Cependant il faut bien voir que la seule opposition dans les luttes électorales, voire même dans la rue, ne suffit pas. A part toutes les séquelles des erreurs politiques commises depuis la Libération, nous nous trouvons devant un immense scandale que la droite classique fait sans doute actuellement proliférer et fructifier, mais auquel la gauche n’a pas vraiment cherché à porter remède : l’existence de trois millions de chômeurs à une époque où le produit national brut et même le revenu national par tête sont nettement plus élevés qu’ils n’étaient quand il y avait moins d’un million de sans travail, il y a un peu moins de vingt ans. 


Dire qu’on n’y peut rien, que c’est une conséquence des lois économiques (comme si celles-ci ne pouvaient pas être corrigées), aggraver la situation par respect pour « l’Europe », pour le «libre échange», pour la « libre circulation des capitaux », etc., est non seulement économiquement délirant mais politiquement dangereux. 
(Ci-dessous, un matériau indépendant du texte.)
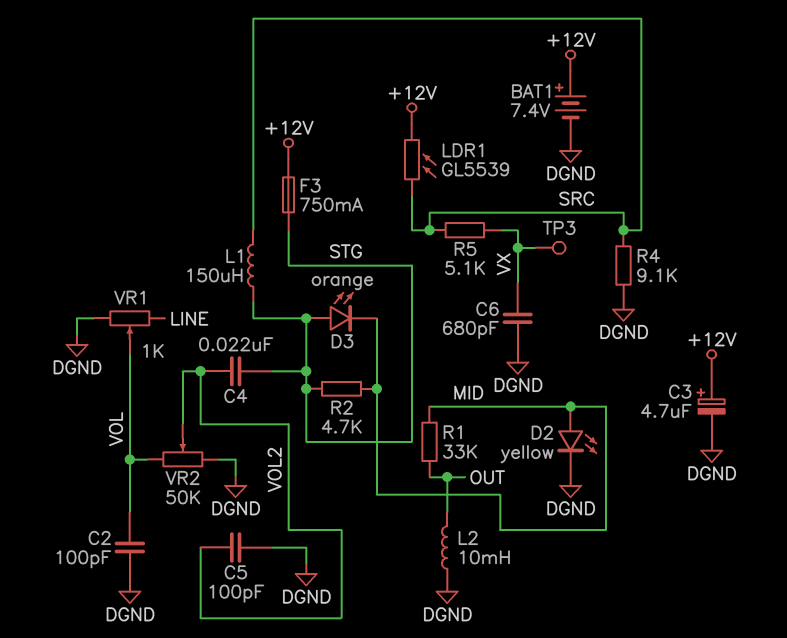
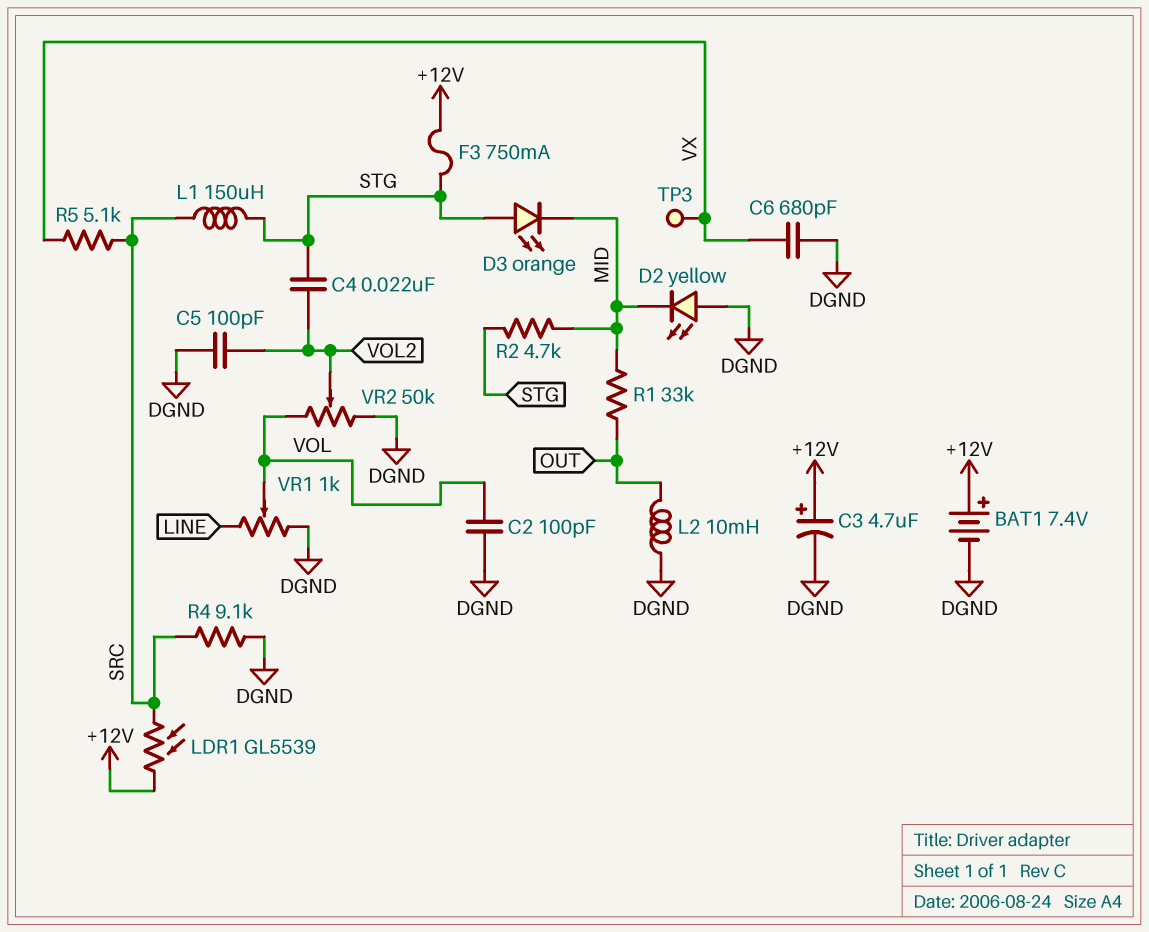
D2: LED yellow (A MID, K DGND) -> LED yellow (A DGND, K MID)

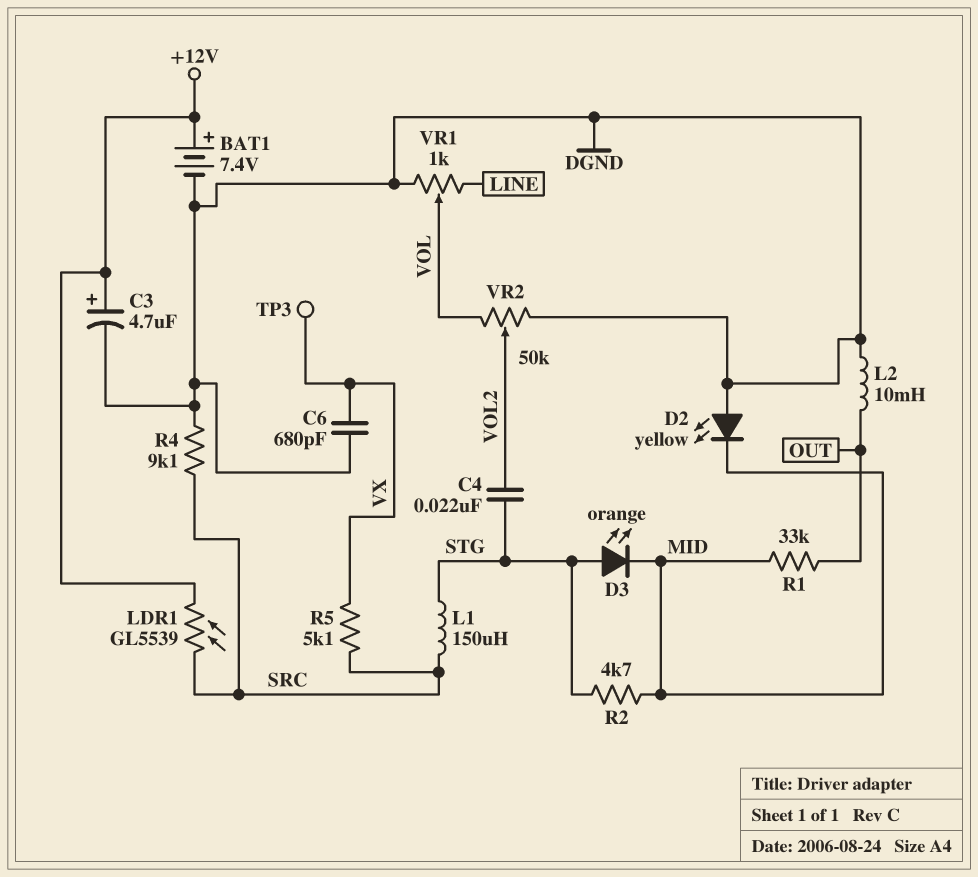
C2: 100pF (DGND, VOL) -> none
C5: 100pF (DGND, VOL2) -> none
F3: 750mA (+12V, STG) -> none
C’est parce que la gauche allemande n’avait aucune réponse valable à la crise des années 30 qu’Hitler et le nazisme étaient imbattables. Aujourd’hui la droite française a aggravé la situation économique et sociale : cela ne fait que commencer et ce n’est pas étonnant. Mais si la gauche continue à avoir aussi peu d’imagination économique, et à être aussi respectueuse de l’Europe des multinationales et de l’économie mondiale du FMI, il ne faudra pas s’étonner si une fraction encore plus considérable du prolétariat inconscient (mais à qui la faute ?), des classes moyennes appauvries et de la petite paysannerie sacrifiée aux théories échangistes, se jettent dans les bras de n’importe quel sauveur, fut-il aussi dérisoire que Jean-Marie Le Pen.